• Exercise directions:
Output, verbatim and without pictures, the lines from the first line of the listing through the line containing "Table 4. Nutrient".

• Dataset section:
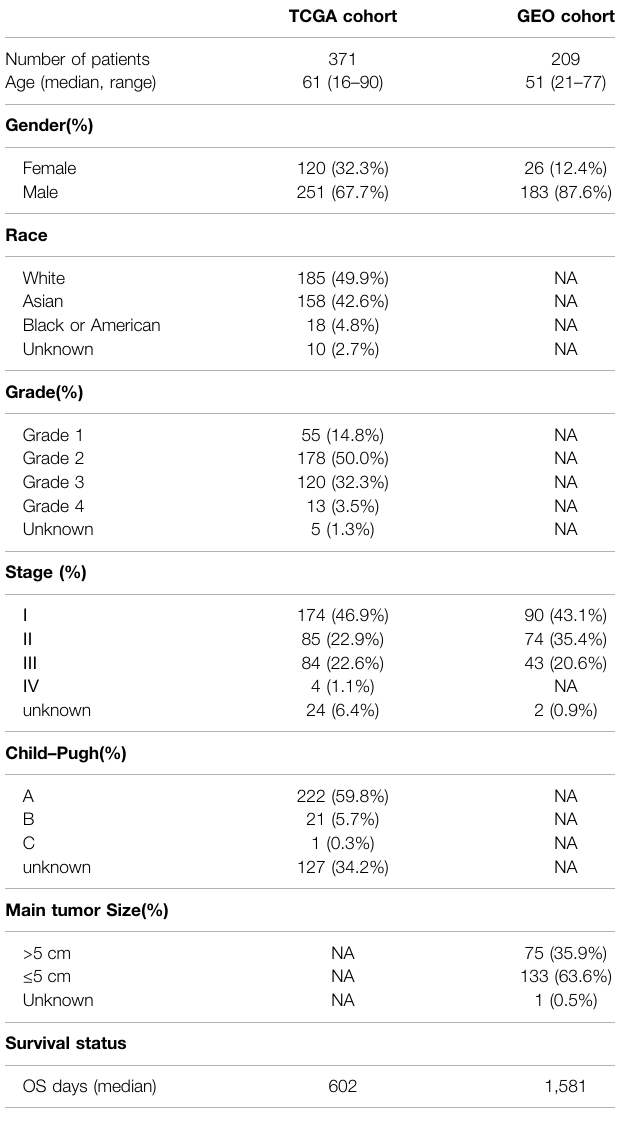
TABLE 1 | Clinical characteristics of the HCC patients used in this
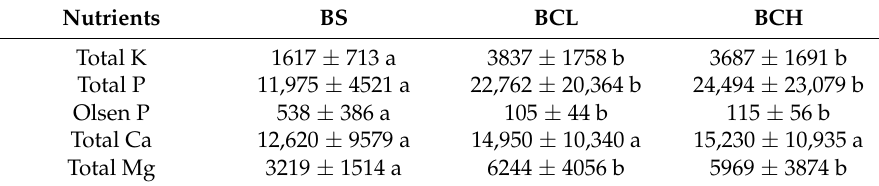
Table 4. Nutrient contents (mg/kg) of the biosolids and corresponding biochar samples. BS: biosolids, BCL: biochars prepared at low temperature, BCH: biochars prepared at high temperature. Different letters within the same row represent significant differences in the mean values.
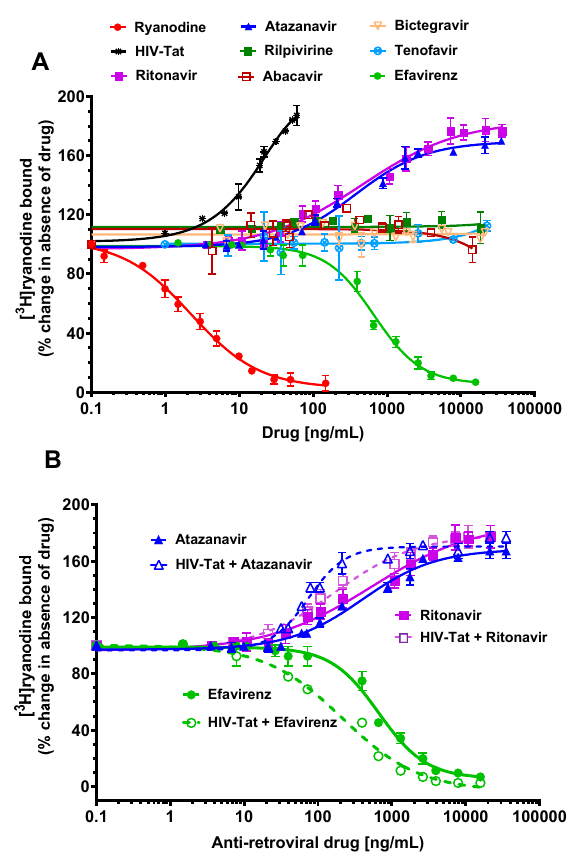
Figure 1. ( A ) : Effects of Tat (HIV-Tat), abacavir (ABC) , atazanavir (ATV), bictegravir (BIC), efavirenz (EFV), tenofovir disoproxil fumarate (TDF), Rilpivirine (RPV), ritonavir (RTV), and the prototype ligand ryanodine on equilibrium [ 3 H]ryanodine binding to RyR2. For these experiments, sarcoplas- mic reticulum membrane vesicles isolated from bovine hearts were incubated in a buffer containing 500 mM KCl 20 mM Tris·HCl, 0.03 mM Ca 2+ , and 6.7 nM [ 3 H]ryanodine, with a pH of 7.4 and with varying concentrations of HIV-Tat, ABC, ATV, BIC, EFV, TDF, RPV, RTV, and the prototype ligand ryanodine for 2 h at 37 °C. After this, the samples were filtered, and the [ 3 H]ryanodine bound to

• Exercise output:
TABLE 1 | Clinical characteristics of the HCC patients used in this
Table 4. Nutrient contents (mg/kg) of the biosolids and corresponding biochar samples. BS: biosolids, BCL: biochars prepared at low temperature, BCH: biochars prepared at high temperature. Different letters within the same row represent significant differences in the mean values.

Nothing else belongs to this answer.